Луций пожал плечами и снова замычал песню, но Квинт обратил внимание на интонацию британца и впервые сомнение кольнуло его римскую самоуверенность. Добрый старый Навин путешествовал с отрядом с тех пор, как присоединился к ним в Риме. Скромный, вежливый человек, вполне романизированный по одежде и речам, и преисполненный, как, естественно, предполагалось, благодарности, за те блага, что были ему предложены. Конечно, все британские пленники совсем отбились от рук, про это знал каждый. И каждый видел царский прием, который оказал император захваченному британскому королю Карактаку. Неудивительно, что британцы ныне проживают столь мирно под благодетельным римским правлением.

А что до вчерашнего предупреждения друида… Конна Лира… то, конечно, все это суеверная чепуха. Однако, хотел бы я точно понять, что он сказал, — подумал Квинт.

Он обернулся и окликнул отставшего Навина. Переводчик пришпорил коня и снова поехал рядом с Фероксом.

— Я бы хотел узнать несколько британских слов, — сказал Квинт. — Научи меня.

Навин, казалось, изумился. Глаза его снова блеснули, и он с сомнением посмотрел на привлекательное, горбоносое лицо собеседника.

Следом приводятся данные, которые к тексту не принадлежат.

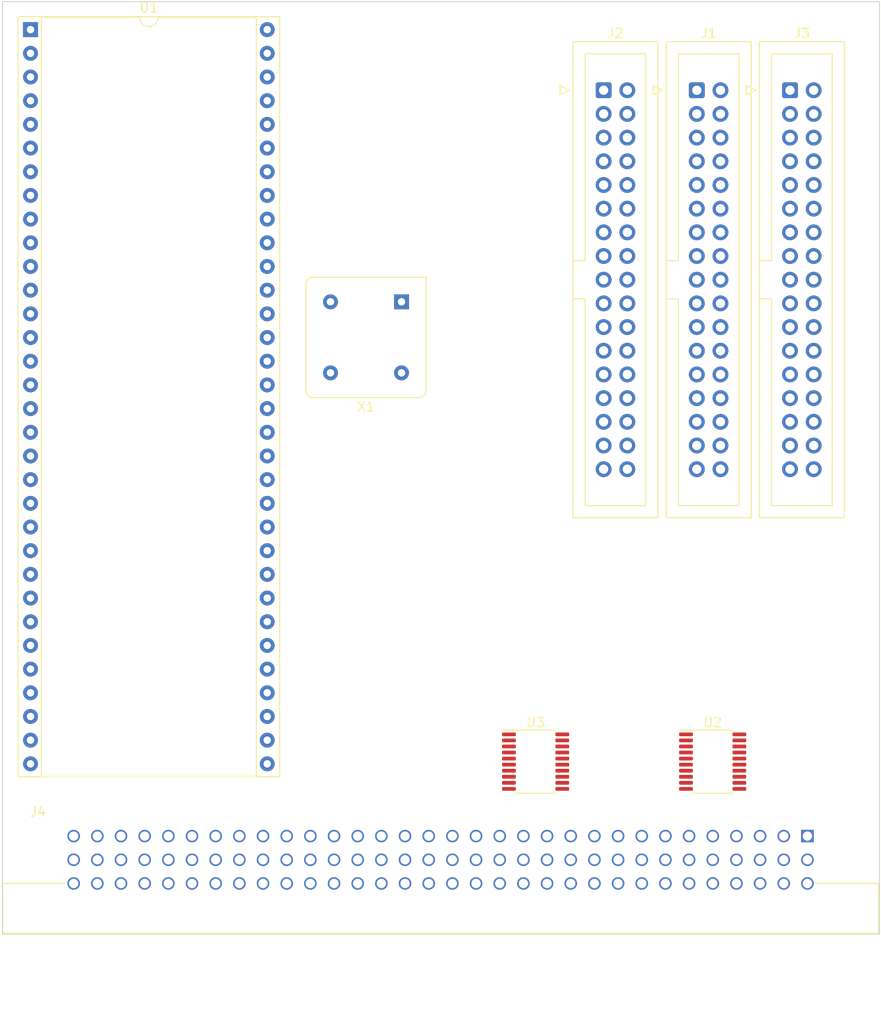
<source format=kicad_pcb>
(kicad_pcb (version 20211014) (generator pcbnew)

  (general
    (thickness 1.6)
  )

  (paper "A4")
  (layers
    (0 "F.Cu" signal)
    (31 "B.Cu" signal)
    (32 "B.Adhes" user "B.Adhesive")
    (33 "F.Adhes" user "F.Adhesive")
    (34 "B.Paste" user)
    (35 "F.Paste" user)
    (36 "B.SilkS" user "B.Silkscreen")
    (37 "F.SilkS" user "F.Silkscreen")
    (38 "B.Mask" user)
    (39 "F.Mask" user)
    (40 "Dwgs.User" user "User.Drawings")
    (41 "Cmts.User" user "User.Comments")
    (42 "Eco1.User" user "User.Eco1")
    (43 "Eco2.User" user "User.Eco2")
    (44 "Edge.Cuts" user)
    (45 "Margin" user)
    (46 "B.CrtYd" user "B.Courtyard")
    (47 "F.CrtYd" user "F.Courtyard")
    (48 "B.Fab" user)
    (49 "F.Fab" user)
    (50 "User.1" user)
    (51 "User.2" user)
    (52 "User.3" user)
    (53 "User.4" user)
    (54 "User.5" user)
    (55 "User.6" user)
    (56 "User.7" user)
    (57 "User.8" user)
    (58 "User.9" user)
  )

  (setup
    (pad_to_mask_clearance 0)
    (pcbplotparams
      (layerselection 0x00010fc_ffffffff)
      (disableapertmacros false)
      (usegerberextensions false)
      (usegerberattributes true)
      (usegerberadvancedattributes true)
      (creategerberjobfile true)
      (svguseinch false)
      (svgprecision 6)
      (excludeedgelayer true)
      (plotframeref false)
      (viasonmask false)
      (mode 1)
      (useauxorigin false)
      (hpglpennumber 1)
      (hpglpenspeed 20)
      (hpglpendiameter 15.000000)
      (dxfpolygonmode true)
      (dxfimperialunits true)
      (dxfusepcbnewfont true)
      (psnegative false)
      (psa4output false)
      (plotreference true)
      (plotvalue true)
      (plotinvisibletext false)
      (sketchpadsonfab false)
      (subtractmaskfromsilk false)
      (outputformat 1)
      (mirror false)
      (drillshape 0)
      (scaleselection 1)
      (outputdirectory "gerbers")
    )
  )

  (net 0 "")
  (net 1 "/BUS_A1")
  (net 2 "unconnected-(J1-Pad2)")
  (net 3 "/BUS_A2")
  (net 4 "unconnected-(J1-Pad4)")
  (net 5 "/BUS_A3")
  (net 6 "unconnected-(J1-Pad6)")
  (net 7 "/BUS_A4")
  (net 8 "unconnected-(J1-Pad8)")
  (net 9 "/BUS_A5")
  (net 10 "+5V")
  (net 11 "/BUS_A6")
  (net 12 "/~{BUS_BERR}")
  (net 13 "/BUS_A7")
  (net 14 "/~{BUS_DTACK}")
  (net 15 "/BUS_A8")
  (net 16 "/BUS_R{slash}~{W}")
  (net 17 "/BUS_A9")
  (net 18 "/~{BUS_LDS}")
  (net 19 "/BUS_A10")
  (net 20 "/~{BUS_UDS}")
  (net 21 "/BUS_A11")
  (net 22 "/~{BUS_AS}")
  (net 23 "/BUS_A12")
  (net 24 "/BUS_A23")
  (net 25 "/BUS_A13")
  (net 26 "/BUS_A22")
  (net 27 "/BUS_A14")
  (net 28 "/BUS_A21")
  (net 29 "/BUS_A15")
  (net 30 "/BUS_A20")
  (net 31 "/BUS_A16")
  (net 32 "/BUS_A19")
  (net 33 "/BUS_A17")
  (net 34 "/BUS_A18")
  (net 35 "/CPU_A1")
  (net 36 "unconnected-(J2-Pad2)")
  (net 37 "/CPU_A2")
  (net 38 "unconnected-(J2-Pad4)")
  (net 39 "/CPU_A3")
  (net 40 "unconnected-(J2-Pad6)")
  (net 41 "/CPU_A4")
  (net 42 "unconnected-(J2-Pad8)")
  (net 43 "/CPU_A5")
  (net 44 "/DCO")
  (net 45 "/CPU_A6")
  (net 46 "/~{CPU_BERR}")
  (net 47 "/CPU_A7")
  (net 48 "/~{CPU_DTACK}")
  (net 49 "/CPU_A8")
  (net 50 "/CPU_R{slash}~{W}")
  (net 51 "/CPU_A9")
  (net 52 "/~{CPU_LDS}")
  (net 53 "/CPU_A10")
  (net 54 "/~{CPU_UDS}")
  (net 55 "/CPU_A11")
  (net 56 "/~{CPU_AS}")
  (net 57 "/CPU_A12")
  (net 58 "/CPU_A23")
  (net 59 "/CPU_A13")
  (net 60 "/CPU_A22")
  (net 61 "/CPU_A14")
  (net 62 "/CPU_A21")
  (net 63 "/CPU_A15")
  (net 64 "/CPU_A20")
  (net 65 "/CPU_A16")
  (net 66 "/CPU_A19")
  (net 67 "/CPU_A17")
  (net 68 "/CPU_A18")
  (net 69 "unconnected-(J3-Pad2)")
  (net 70 "unconnected-(J3-Pad4)")
  (net 71 "/~{BGACK}")
  (net 72 "/~{BG}")
  (net 73 "/~{BR}")
  (net 74 "/D4")
  (net 75 "/D3")
  (net 76 "/D2")
  (net 77 "/D1")
  (net 78 "/D0")
  (net 79 "unconnected-(J4-PadA24)")
  (net 80 "unconnected-(J4-PadA25)")
  (net 81 "unconnected-(J4-PadA26)")
  (net 82 "/CLK")
  (net 83 "GND")
  (net 84 "unconnected-(J4-PadA27)")
  (net 85 "unconnected-(J4-PadA28)")
  (net 86 "unconnected-(J4-PadA29)")
  (net 87 "/E")
  (net 88 "unconnected-(J4-PadA30)")
  (net 89 "unconnected-(J4-PadA31)")
  (net 90 "unconnected-(J4-PadB18)")
  (net 91 "/~{VPA}")
  (net 92 "/FC2")
  (net 93 "/FC1")
  (net 94 "/FC0")
  (net 95 "/D15")
  (net 96 "/D14")
  (net 97 "/D13")
  (net 98 "/D12")
  (net 99 "/D11")
  (net 100 "/D10")
  (net 101 "/D9")
  (net 102 "/D8")
  (net 103 "/D7")
  (net 104 "/D6")
  (net 105 "/D5")
  (net 106 "/~{VMA}")
  (net 107 "/~{IPL2}")
  (net 108 "/~{IPL1}")
  (net 109 "/~{IPL0}")
  (net 110 "/~{RESET}")
  (net 111 "/~{HALT}")
  (net 112 "/CPU_D4")
  (net 113 "unconnected-(J4-PadC5)")
  (net 114 "/CPU_D3")
  (net 115 "/CPU_D2")
  (net 116 "/CPU_D1")
  (net 117 "/CPU_D0")
  (net 118 "/CPU_D15")
  (net 119 "/CPU_D14")
  (net 120 "/CPU_D13")
  (net 121 "/CPU_D12")
  (net 122 "/CPU_D11")
  (net 123 "/CPU_D10")
  (net 124 "/CPU_D9")
  (net 125 "/CPU_D8")
  (net 126 "/CPU_D7")
  (net 127 "/CPU_D6")
  (net 128 "/CPU_D5")

  (footprint "Connector_IDC:IDC-Header_2x17_P2.54mm_Vertical" (layer "F.Cu") (at 89.5 52.5))

  (footprint "536366-6:TE_536366-6" (layer "F.Cu") (at 111.37 132.4875))

  (footprint "Oscillator:Oscillator_DIP-8" (layer "F.Cu") (at 67.81 75.19 180))

  (footprint "Package_SO:TSSOP-20_4.4x6.5mm_P0.65mm" (layer "F.Cu") (at 101.2 124.5))

  (footprint "Package_DIP:DIP-64_W25.4mm_Socket" (layer "F.Cu") (at 28 46))

  (footprint "Package_SO:TSSOP-20_4.4x6.5mm_P0.65mm" (layer "F.Cu") (at 82.2 124.5))

  (footprint "Connector_IDC:IDC-Header_2x17_P2.54mm_Vertical" (layer "F.Cu") (at 99.5 52.5))

  (footprint "Connector_IDC:IDC-Header_2x17_P2.54mm_Vertical" (layer "F.Cu") (at 109.5 52.5))

  (gr_rect (start 25 43) (end 119.1 143) (layer "Edge.Cuts") (width 0.1) (fill none) (tstamp fae61bcc-af60-4c3b-a5ac-38ecf7e447d0))

)

</source>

— Довольно редко бывает, чтобы римлянин сам проявил интерес к языку своих подданных, Квинт Туллий.

— Ну, я думаю, это должно быть полезно. Хочется знать, что будет происходить кругом. Как будет, к примеру, «конь»? — он похлопал по шее Ферокса.

— У нас есть несколько диалектов, — ответил Навин, — но я научу тебя словам, которые распространены у большинства британцев.

К тому времени, как они пересекли длинный деревянный мост через Темзу и достигли разбросанных строений Лондона, Квинт выучил около двадцати общекельтских слов и был готов к дальнейшим испытаниям. Однако, он не нашел их в Лондоне, который оказался довольно жалким местечком. Река была полна круглых дощатых рыбачьих судов и торговых кораблей из Галлии, и над пристанью несся гомон моряков. Сам город был жалок и уродлив. Одноэтажные дома в основном представляли собой плетеные хижины, обмазанные глиной и крытые камышом. Даже военные и административные здания были грубо сколочены из неотесанных бревен. Здесь и там в предместьях отставные ветераны возводили себе роскошные виллы, но город, несмотря на то, что там жило и работало несколько тысяч человек, выглядел лишь временным поселением.